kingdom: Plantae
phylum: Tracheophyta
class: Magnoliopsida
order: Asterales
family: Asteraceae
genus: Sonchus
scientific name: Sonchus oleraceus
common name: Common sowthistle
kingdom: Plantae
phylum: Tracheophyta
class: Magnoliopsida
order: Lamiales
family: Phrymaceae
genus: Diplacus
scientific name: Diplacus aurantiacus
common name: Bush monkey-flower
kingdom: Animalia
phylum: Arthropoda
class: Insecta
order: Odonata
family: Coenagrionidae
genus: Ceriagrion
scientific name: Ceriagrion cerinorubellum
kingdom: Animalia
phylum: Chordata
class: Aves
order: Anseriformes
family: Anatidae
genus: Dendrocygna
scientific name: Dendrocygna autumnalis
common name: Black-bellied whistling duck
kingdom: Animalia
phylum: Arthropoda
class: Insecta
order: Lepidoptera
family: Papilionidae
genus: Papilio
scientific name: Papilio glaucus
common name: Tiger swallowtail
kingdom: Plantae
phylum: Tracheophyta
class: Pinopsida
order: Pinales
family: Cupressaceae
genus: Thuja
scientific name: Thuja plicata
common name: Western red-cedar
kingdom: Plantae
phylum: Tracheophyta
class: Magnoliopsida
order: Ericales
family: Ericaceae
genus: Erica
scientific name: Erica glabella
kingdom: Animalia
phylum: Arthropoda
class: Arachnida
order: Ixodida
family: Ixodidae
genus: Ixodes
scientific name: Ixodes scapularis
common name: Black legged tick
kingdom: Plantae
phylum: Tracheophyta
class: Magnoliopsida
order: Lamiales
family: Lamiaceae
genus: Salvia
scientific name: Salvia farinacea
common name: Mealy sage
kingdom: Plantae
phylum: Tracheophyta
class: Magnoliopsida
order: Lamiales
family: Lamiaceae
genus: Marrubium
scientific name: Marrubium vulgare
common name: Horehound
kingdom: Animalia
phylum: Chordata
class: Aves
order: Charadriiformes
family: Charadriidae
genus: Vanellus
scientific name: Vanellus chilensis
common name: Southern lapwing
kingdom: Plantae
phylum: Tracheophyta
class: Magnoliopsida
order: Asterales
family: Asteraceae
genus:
■ ■ ■
# PROMPT
Copy every line of the material above, word for word and in the same order.

# FULL RESPONSE
kingdom: Plantae
phylum: Tracheophyta
class: Magnoliopsida
order: Asterales
family: Asteraceae
genus: Sonchus
scientific name: Sonchus oleraceus
common name: Common sowthistle
kingdom: Plantae
phylum: Tracheophyta
class: Magnoliopsida
order: Lamiales
family: Phrymaceae
genus: Diplacus
scientific name: Diplacus aurantiacus
common name: Bush monkey-flower
kingdom: Animalia
phylum: Arthropoda
class: Insecta
order: Odonata
family: Coenagrionidae
genus: Ceriagrion
scientific name: Ceriagrion cerinorubellum
kingdom: Animalia
phylum: Chordata
class: Aves
order: Anseriformes
family: Anatidae
genus: Dendrocygna
scientific name: Dendrocygna autumnalis
common name: Black-bellied whistling duck
kingdom: Animalia
phylum: Arthropoda
class: Insecta
order: Lepidoptera
family: Papilionidae
genus: Papilio
scientific name: Papilio glaucus
common name: Tiger swallowtail
kingdom: Plantae
phylum: Tracheophyta
class: Pinopsida
order: Pinales
family: Cupressaceae
genus: Thuja
scientific name: Thuja plicata
common name: Western red-cedar
kingdom: Plantae
phylum: Tracheophyta
class: Magnoliopsida
order: Ericales
family: Ericaceae
genus: Erica
scientific name: Erica glabella
kingdom: Animalia
phylum: Arthropoda
class: Arachnida
order: Ixodida
family: Ixodidae
genus: Ixodes
scientific name: Ixodes scapularis
common name: Black legged tick
kingdom: Plantae
phylum: Tracheophyta
class: Magnoliopsida
order: Lamiales
family: Lamiaceae
genus: Salvia
scientific name: Salvia farinacea
common name: Mealy sage
kingdom: Plantae
phylum: Tracheophyta
class: Magnoliopsida
order: Lamiales
family: Lamiaceae
genus: Marrubium
scientific name: Marrubium vulgare
common name: Horehound
kingdom: Animalia
phylum: Chordata
class: Aves
order: Charadriiformes
family: Charadriidae
genus: Vanellus
scientific name: Vanellus chilensis
common name: Southern lapwing
kingdom: Plantae
phylum: Tracheophyta
class: Magnoliopsida
order: Asterales
family: Asteraceae
genus:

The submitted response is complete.